There was perhaps no crying need for the Supreme Court to intervene in this dispute -- as even Justice Kennedy notes in the majority opinion, there were "few, if any, precedents in the courts of appeals discussing the issue," suggestive at least that these cases seldom arise in practice. Having weighed in, though, the majority (leaving aside Justice Scalia's separate opinion) wisely sidesteps any analysis of whether there is a potential constitutional infirmity in applying the Title VII disparate impact provisions to public employers, though it lays the seeds for a future challenge ("[w]e also do not hold that meeting the strong-basis-in-evidence standard would satisfy the Equal Protection Clause in a future case").

The majority does suggest that a public employer concerned about disparate impact must invest its efforts at the beginning of the process to validate the test, and that once given the test results become a protectable expectation interest: "Title VII does not prohibit an employer from considering, before administering a test or practice, how to designthat test or practice in order to provide a fair opportunityfor all individuals, regardless of their race. And when, during the test-design stage, an employer invites comments to ensure the test is fair, that process can provide a common ground for open discussions toward that end.
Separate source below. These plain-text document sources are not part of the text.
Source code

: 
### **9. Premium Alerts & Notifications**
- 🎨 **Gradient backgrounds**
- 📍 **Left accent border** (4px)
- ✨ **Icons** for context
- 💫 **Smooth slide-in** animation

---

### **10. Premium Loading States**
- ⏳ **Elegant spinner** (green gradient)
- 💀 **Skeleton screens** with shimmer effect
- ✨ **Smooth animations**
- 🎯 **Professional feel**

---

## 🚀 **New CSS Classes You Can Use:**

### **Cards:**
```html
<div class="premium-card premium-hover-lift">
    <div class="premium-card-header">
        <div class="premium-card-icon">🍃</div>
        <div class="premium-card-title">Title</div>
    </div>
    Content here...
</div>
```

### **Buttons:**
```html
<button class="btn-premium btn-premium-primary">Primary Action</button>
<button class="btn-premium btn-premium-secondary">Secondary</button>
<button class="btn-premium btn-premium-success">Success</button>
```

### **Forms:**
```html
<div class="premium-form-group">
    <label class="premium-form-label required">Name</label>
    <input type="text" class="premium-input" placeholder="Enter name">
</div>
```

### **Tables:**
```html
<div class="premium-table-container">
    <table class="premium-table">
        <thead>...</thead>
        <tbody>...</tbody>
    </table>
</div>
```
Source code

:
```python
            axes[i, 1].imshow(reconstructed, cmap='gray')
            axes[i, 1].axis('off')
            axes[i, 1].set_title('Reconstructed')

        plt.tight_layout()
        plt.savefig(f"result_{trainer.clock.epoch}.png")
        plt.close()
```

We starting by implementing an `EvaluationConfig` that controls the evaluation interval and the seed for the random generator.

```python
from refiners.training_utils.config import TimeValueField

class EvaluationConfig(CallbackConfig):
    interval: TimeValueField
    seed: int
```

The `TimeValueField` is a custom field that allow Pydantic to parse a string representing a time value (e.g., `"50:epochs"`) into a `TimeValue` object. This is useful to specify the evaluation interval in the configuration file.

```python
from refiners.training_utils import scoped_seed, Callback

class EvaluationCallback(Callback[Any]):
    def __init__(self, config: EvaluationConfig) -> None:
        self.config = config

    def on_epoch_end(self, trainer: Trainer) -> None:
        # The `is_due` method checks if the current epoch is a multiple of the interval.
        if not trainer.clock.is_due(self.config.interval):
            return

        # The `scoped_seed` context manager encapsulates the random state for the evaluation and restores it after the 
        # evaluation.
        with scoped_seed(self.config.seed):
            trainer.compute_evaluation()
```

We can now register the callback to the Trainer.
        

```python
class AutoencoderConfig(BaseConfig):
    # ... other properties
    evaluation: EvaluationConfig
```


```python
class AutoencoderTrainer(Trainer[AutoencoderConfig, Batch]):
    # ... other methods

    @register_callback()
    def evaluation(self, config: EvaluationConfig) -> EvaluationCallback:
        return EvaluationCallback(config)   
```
We hold only that, under Title VII, before an employer can engage in intentional discrimination for the assertedpurpose of avoiding or remedying an unintentional disparate impact, the employer must have a strong basis inevidence to believe it will be subject to disparate-impact liability if it fails to take the race-conscious, discriminatory action."

Instead of remanding the case for the lower courts to resolve whether New Haven had a "strong basis in evidence" for its decision not to certify the test, the majority -- using only the summary judgment record -- holds as a matter of law that New Haven flunked the new standard. While the test statistics showed a wide racial disparity in the results, the majority holds that such evidence alone was not strong enough:

"The problem for respondents is that a prima facie case of disparate-impact liability - essentially, a threshold showing of a significant statistical disparity, Connecticut v. Teal, 457 U. S. 440, 446 (1982), and nothing more - is far from a strong basis in evidence that the City would have been liable under Title VII had it certified the results. That is because the City could be liable for disparate-impact discrimination only if the examinations werenot job related and consistent with business necessity, or if there existed an equally valid, less-discriminatory alternative that served the City's needs but that the City refused to adopt. §2000e-2(k)(1)(A), (C). We conclude there is no strong basis in evidence to establish that the test was deficient in either of these respects."

The majority holds that there was no evidence at all that the promotion test was not job-related or that equally valid and less discriminatory tests were available to the city, thus entitling to petitioners to judgment as a matter of law. Thus there is to be no trial, and this does mark a depature form the 1980's cases. Public employers in the earlier generation of affirmative-action cases widely tried (and often prevailed on) the existence of past discrimination, but we appear to have entered an age where trials really aren't important any more for resolving such complex issues.